La Convention présente toutefois, des limites majeures
qui se constatent à deux niveaux :
Au niveau du concept même du patrimoine mondial dont la
qualification sur un bien n'est effective que si celui-ci figure sur la Liste.
C'est dire que le patrimoine mondial est un concept plus reductuer et moins
fédérateur, qui reste subordonné à l'inscription.
Laquelle inscription émane à priori des Etats signataires
plutôt que des détenteurs réels du patrimoine en question,
qui se retrouvent le plus souvent en position de
«copropriétaires» sans le savoir. L'appropriation
(élément de définition du patrimoine souvent
évoqué) d'un site ou d'un bien à une échelle
universelle est de ce fait artificielle.
Au niveau de biens ayant un caractère exceptionnel mais
ne figurant pas sur la Liste car l'action de la Convention est
confrontée à la souveraineté des Etats. L'inscription sur
la Liste demeure foncièrement tributaire du bon vouloir des
collectivités nationales. Elle se heurte d'autre part, à la
résistance de certains pays à vouloir inscrire des biens sur la
Liste : le cas de la Syrie ici - par rapport au Crac des Chevaliers-
est assez éloquent. Néanmoins, elle a fait preuve d'une
grande souplesse quant à l'inscription de Jérusalem,
alors que la souveraineté sur le lieu est un objet de conflit
historique.
Force est de dire que l'Unesco ne cesse d'encourager les pays
à proposer des biens en vue de les classer dans le patrimoine mondial.

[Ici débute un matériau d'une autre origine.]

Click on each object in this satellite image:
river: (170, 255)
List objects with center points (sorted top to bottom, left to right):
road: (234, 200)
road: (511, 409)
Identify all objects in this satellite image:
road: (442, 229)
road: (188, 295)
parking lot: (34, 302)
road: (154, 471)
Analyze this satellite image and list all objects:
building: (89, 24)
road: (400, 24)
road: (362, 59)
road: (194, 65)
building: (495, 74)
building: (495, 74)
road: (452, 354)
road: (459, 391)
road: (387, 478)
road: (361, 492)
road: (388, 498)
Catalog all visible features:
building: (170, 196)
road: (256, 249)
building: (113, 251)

Jusqu'à présent, la Convention profite aux pays qui ont su en
faire bon usage.
Cependant, par rapport aux contraintes qui entravent l'action
de l'Unesco, les avancées de la Convention depuis 1972 sont plus
importantes. Elle a d'abord anticipé
d'au moins deux décennies des réflexions
actuelles qui s'articulent autour des thèmes tels l'authenticité
(Document de Nara en 1994), et les liens indissociables entre le
culturel et le naturel, entre l'humain et l'environnemental ; ce qui a
révélé les prémisses de deux concepts
d'actualité qui ont marqué la paysage patrimonial de cette
dernière décennie ; à savoir le concept des paysages
culturels (les Orientations) et celui du patrimoine immatériel
(Convention de 2003 sur le patrimoine immatériel).

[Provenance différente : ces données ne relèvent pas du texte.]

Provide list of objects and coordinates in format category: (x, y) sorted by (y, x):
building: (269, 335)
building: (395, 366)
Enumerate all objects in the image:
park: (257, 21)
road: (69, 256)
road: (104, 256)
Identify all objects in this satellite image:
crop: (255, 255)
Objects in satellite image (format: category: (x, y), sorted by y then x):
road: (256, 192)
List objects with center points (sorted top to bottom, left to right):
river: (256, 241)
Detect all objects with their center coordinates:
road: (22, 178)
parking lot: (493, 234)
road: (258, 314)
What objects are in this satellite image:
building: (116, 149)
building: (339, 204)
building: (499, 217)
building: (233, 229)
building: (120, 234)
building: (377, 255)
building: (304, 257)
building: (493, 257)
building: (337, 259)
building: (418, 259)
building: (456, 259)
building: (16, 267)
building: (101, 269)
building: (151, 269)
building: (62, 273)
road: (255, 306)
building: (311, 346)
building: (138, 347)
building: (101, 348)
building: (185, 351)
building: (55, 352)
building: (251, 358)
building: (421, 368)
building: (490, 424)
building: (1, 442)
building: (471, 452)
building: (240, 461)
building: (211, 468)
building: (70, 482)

Ces Avancées ne pouvaient être
réalisées sans un instrument normatif qui a su accompagner
l'évolution de ces concepts. La Convention de 1972 a trouvé dans
les Orientations la solution qui répond aux aspirations de ses
auteurs.
Lesquels auteurs ont su consacrer des valeurs
d'universalité sans pour autant s'apparenter à la mondialisation.

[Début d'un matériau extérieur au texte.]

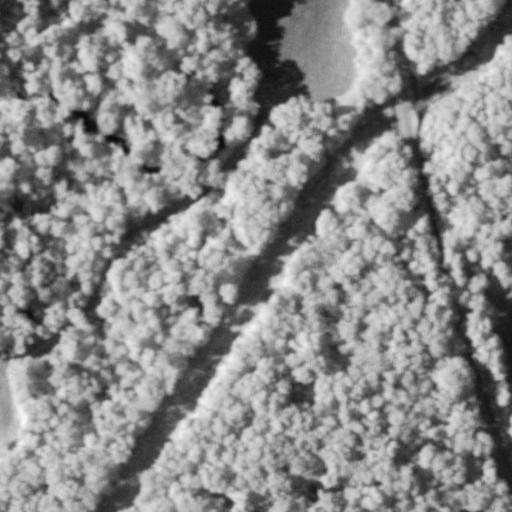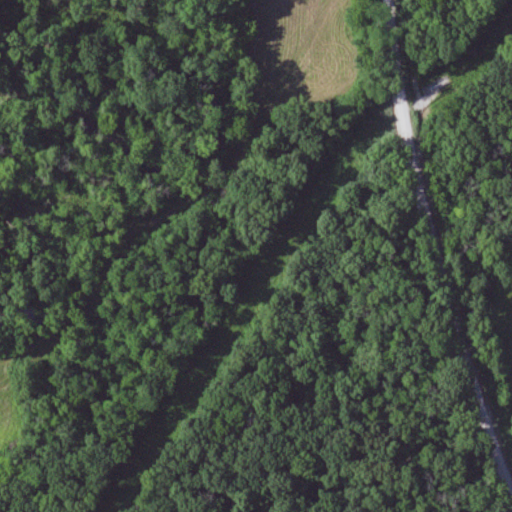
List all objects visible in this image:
road: (438, 256)
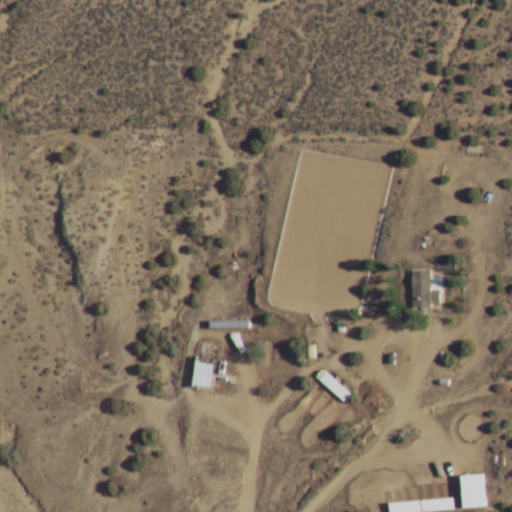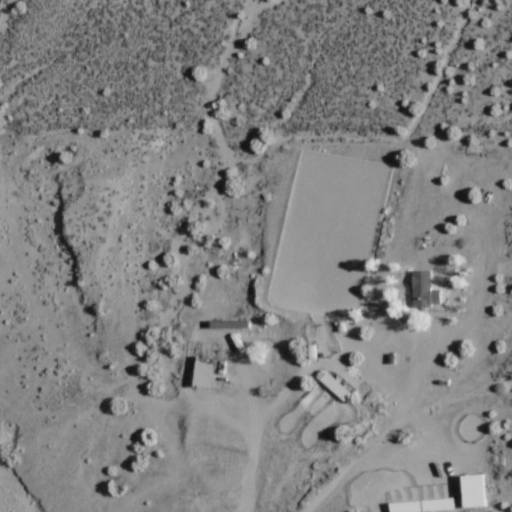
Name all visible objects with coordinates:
building: (480, 275)
building: (419, 290)
building: (428, 290)
building: (229, 328)
road: (374, 369)
road: (303, 373)
building: (203, 378)
building: (334, 389)
road: (191, 406)
road: (221, 406)
road: (250, 433)
building: (471, 493)
river: (7, 502)
building: (182, 506)
building: (421, 507)
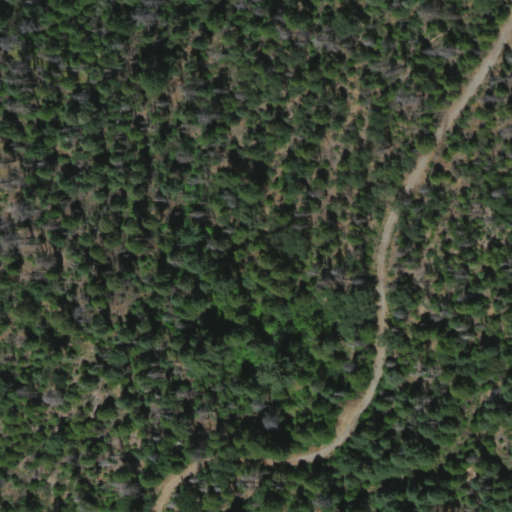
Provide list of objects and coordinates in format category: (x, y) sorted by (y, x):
road: (370, 319)
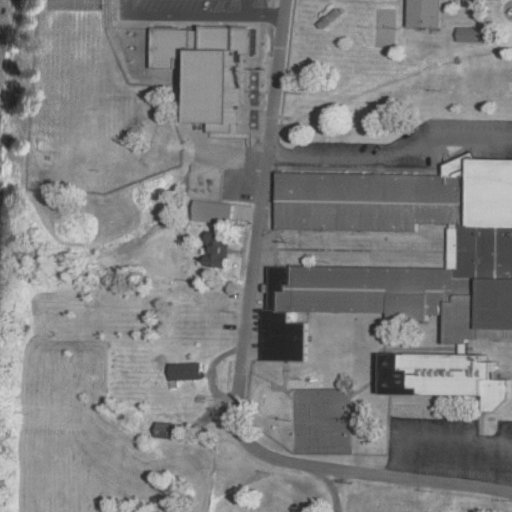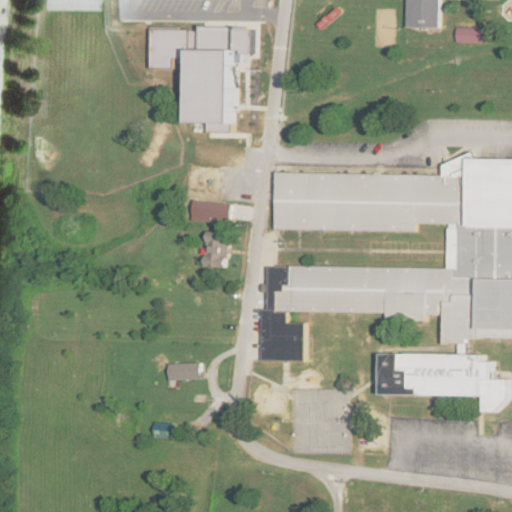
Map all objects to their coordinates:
building: (425, 14)
building: (474, 35)
building: (207, 67)
building: (212, 207)
road: (261, 211)
building: (219, 248)
building: (406, 267)
building: (188, 370)
building: (166, 429)
road: (366, 469)
road: (338, 489)
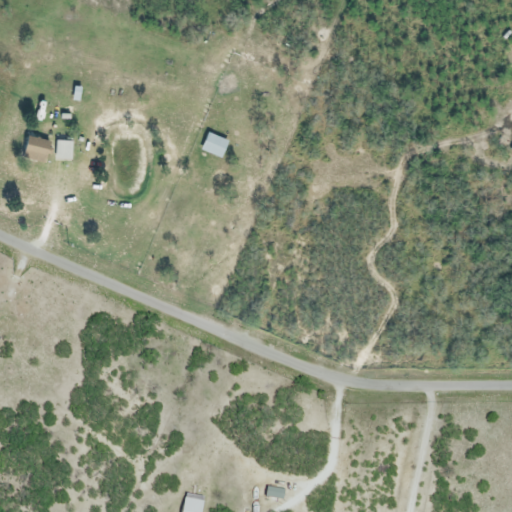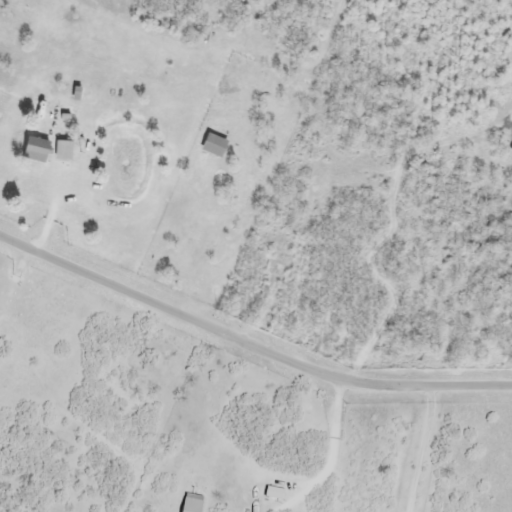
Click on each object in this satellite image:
building: (213, 146)
building: (35, 150)
building: (62, 151)
road: (248, 343)
building: (278, 507)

Les valeurs du patrimoine mondial sont devenues le refuge des
sociétés moins avancées mais riches sur le plan culturel :
la solidarité des nations au lieu de la concurrence, l'entraide à
la place de la défense d'intérêts, la diversité au
lieu du modèle unique.
La Convention de 1972 - au même titre que les
Recommandations et les Chartes qui découlent de l'Unesco - n'est pas une
fin en soi, mais un modèle de bonne gestion des sites qui appartiennent
aux collectivités nationales, qu'elles soient signataires ou pas de la
Convention. Elle encourage non seulement l'adhésion à ses
principes, mais également le développement de deux domaines
inhérents à la bonne gestion : la formation et la
législation.
La gestion des sites du patrimoine mondial est devenue une
affaire de tous les acteurs : sociaux, politiques, et économiques. Le
Maroc est l'un des pays qui a tendance à s'investir dans cette synergie
(le cas de Fès, de Marrakech, de Meknès, et d'Essaouira), mais
malheureusement certains de ses biens inscrits sur la Liste du patrimoine
mondial sont loin d'être inscrits dans cette dynamique, à l'image
surtout du Ksar Aït Ben Haddou.
Le Ksar des Aït Ben Haddou - à la
différence des autres sites - tire sa révérence de son
inscription sur la Liste, alors qu'il ne s'agit pas du modèle type de
l'architecture vernaculaire des vallées présahariennes du Maroc.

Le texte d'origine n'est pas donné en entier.